Если бы я сам не видел, как Эн проводит на операциях допросы, то, безусловно, бы ему поверил, так искренен был его тон, таким неподдельным было его возмущение, а Эн между тем продолжал:
– Нет в тебе, солдат, подлинного советского гуманизма, да что там, – посетовал Эн и безнадежно махнул рукой, – в тебе даже совести нет, хоть бы предупредил, что брага хреновая.
– Да я, товарищ капитан… – начал было оправдываться я, но Эн ничего не хотел слушать:
– Солдат! На тренировку бегом марш!
Еще три дня я был спарринг-партнером капитана Эн в его занятиях по боксу. Потом он нашел другую дисциплинарную жертву. О том, что он меня встретил пьяного с оружием и вне расположения роты, о том, что я его фактически послал на х…, Эн никому не докладывал. Не той пробы был мужик – сам все проблемы решал, как умел. А решать и бить он умел неплохо, уж можете мне поверить.
Вот так или почти так дисциплину у нас и поддерживали. А что, было бы лучше – суд, а потом дисбат или зона? Вы решайте, как хотите, но у нас в батальоне жалоб вышестоящему командованию на неуставные взаимоотношения не было.
Можно было исключительно по уставу отношения между военнослужащими построить? Ясный день, как дубовый пень! Можно! У нас даже плакатик в ленинской комнате висел на стене: «Живи по уставу! Завоюешь честь и славу!» Что из такой попытки вышло бы, я вам расскажу. Был и такой случай, пытался один боец по уставу жить, но честь и славу он не заслужил.
Как его имя и в каком конкретно подразделении он служил, я говорить не буду. Зачем? Я его немного знал, романтичный юноша был, в десант и в Афган добровольцем напросился. И сейчас мне его искренне жаль. В роте, куда он попал служить в самом начале, он там что-то с бойцами не поделил и был избит.
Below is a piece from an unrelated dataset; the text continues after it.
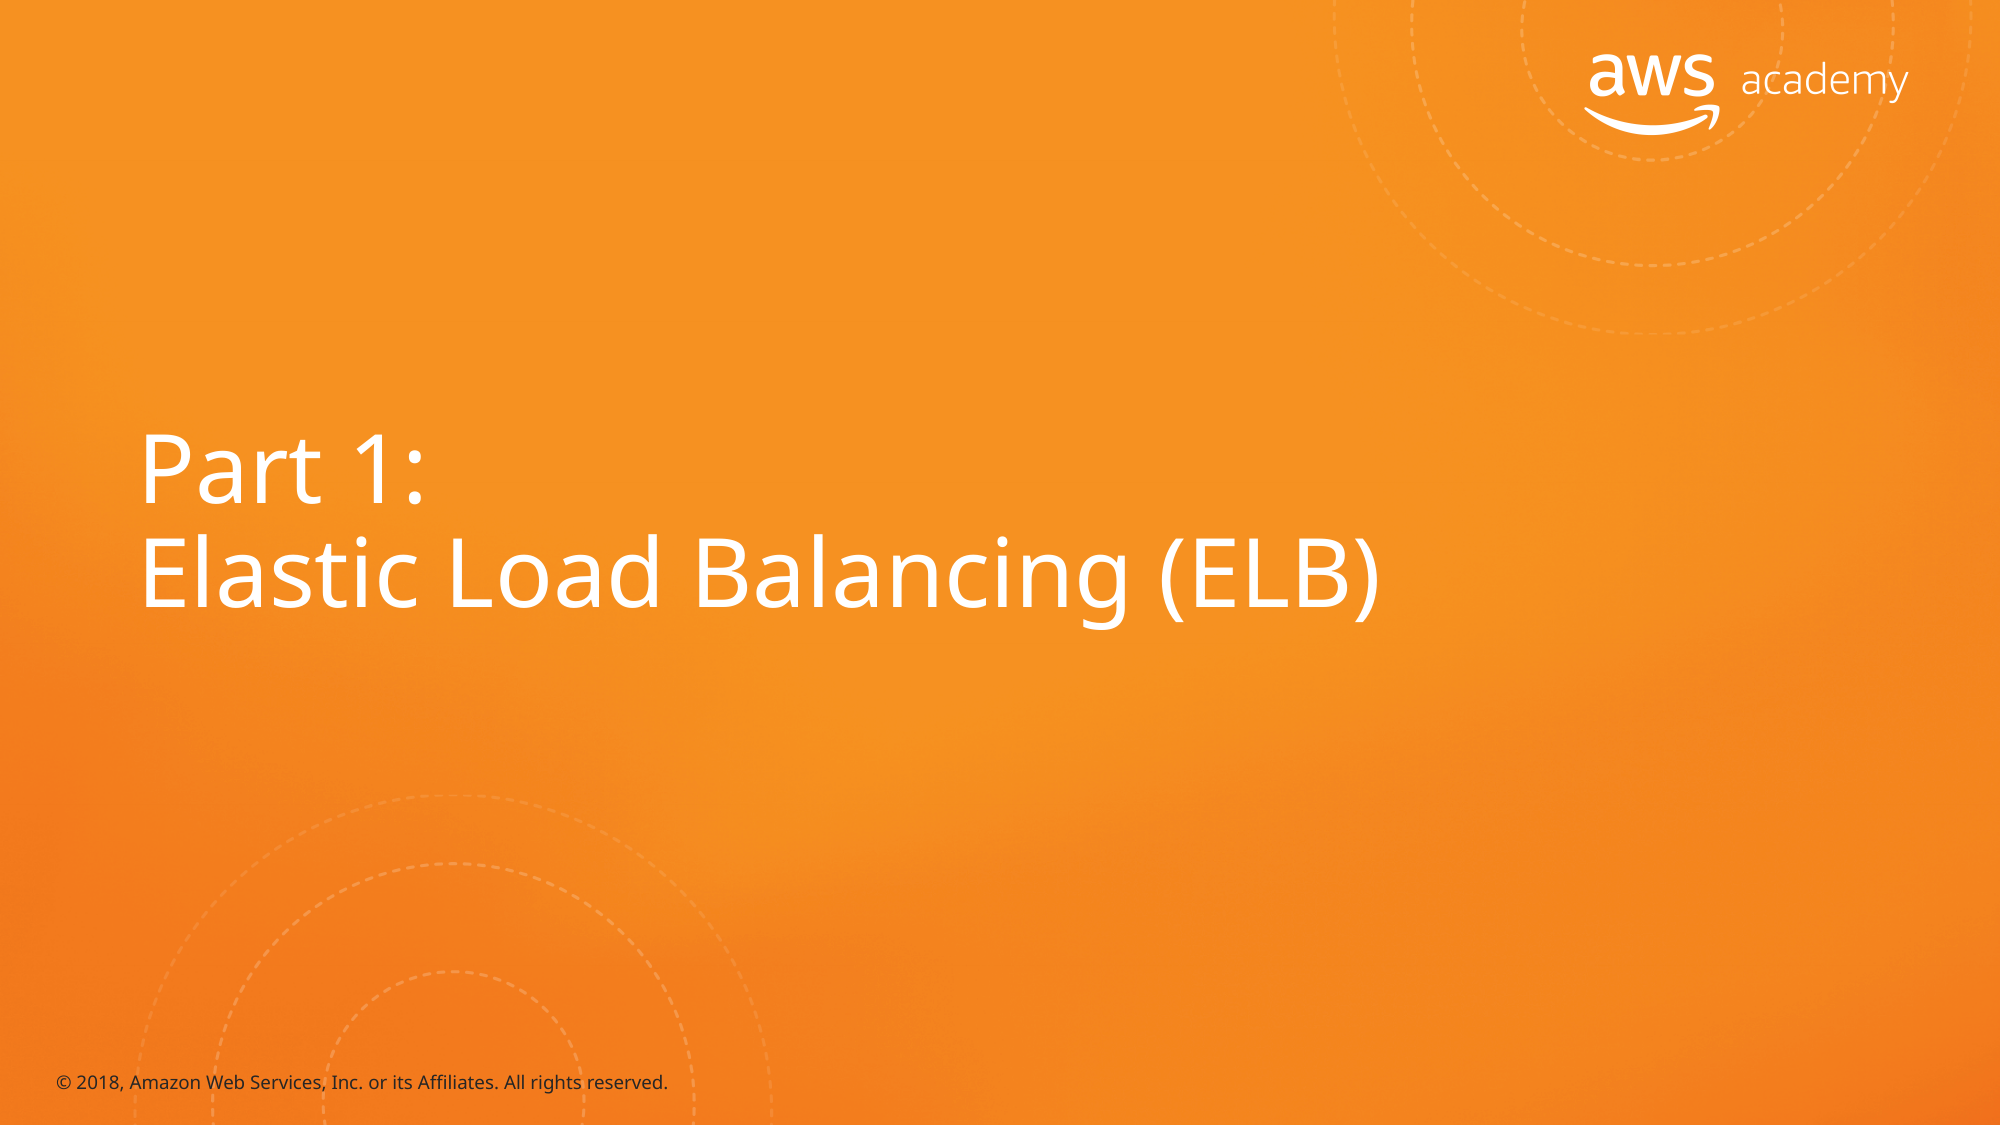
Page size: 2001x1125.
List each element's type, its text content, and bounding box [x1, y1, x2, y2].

title Part 1: Elastic Load Balancing (ELB) [122, 456, 1971, 593]
picture [0, 0, 2000, 1125]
Дело самое заурядное, обычное для мужского коллектива. Боец побежал жаловаться командиру роты. Ротный вызвал его обидчиков и для порядка их отчитал. Бойцу же офицер порекомендовал больше к нему не бегать, а то ему же хуже будет. Боец возвращается в палатку, и его бьют посильнее и, кроме того, объясняют, что стучать на товарищей очень нехорошо. Боец бежит с жалобой к комбату. Комбат вызывает ротного, достает «вазелин» и морально вваливает бедняге офицеру по самое «не хочу» за неумение работать с личным составом. Ротного солдаты уважали, и за полученную им обиду бойцу хотят сурово отомстить. Офицер просит их пожалеть дурака, его слушают и бойца больше не трогают. Но зато весь личный состав, включая и офицеров роты, подвергает его полной обструкции. Боец пребывает в обиде на жизнь и тяжело переживает крушение романтических идеалов. И вот рота возвращается с боевой операции, вся затаренная барахлом. Боец, которого на операции не брали, видя принесенные трофеи невоенного характера, решил, что настал его час поквитаться с обидчиками. Он потихоньку приходит в особый отдел бригады и докладывает: «Так, мол, и так, а вся *** рота, включая и командный состав, мародеры».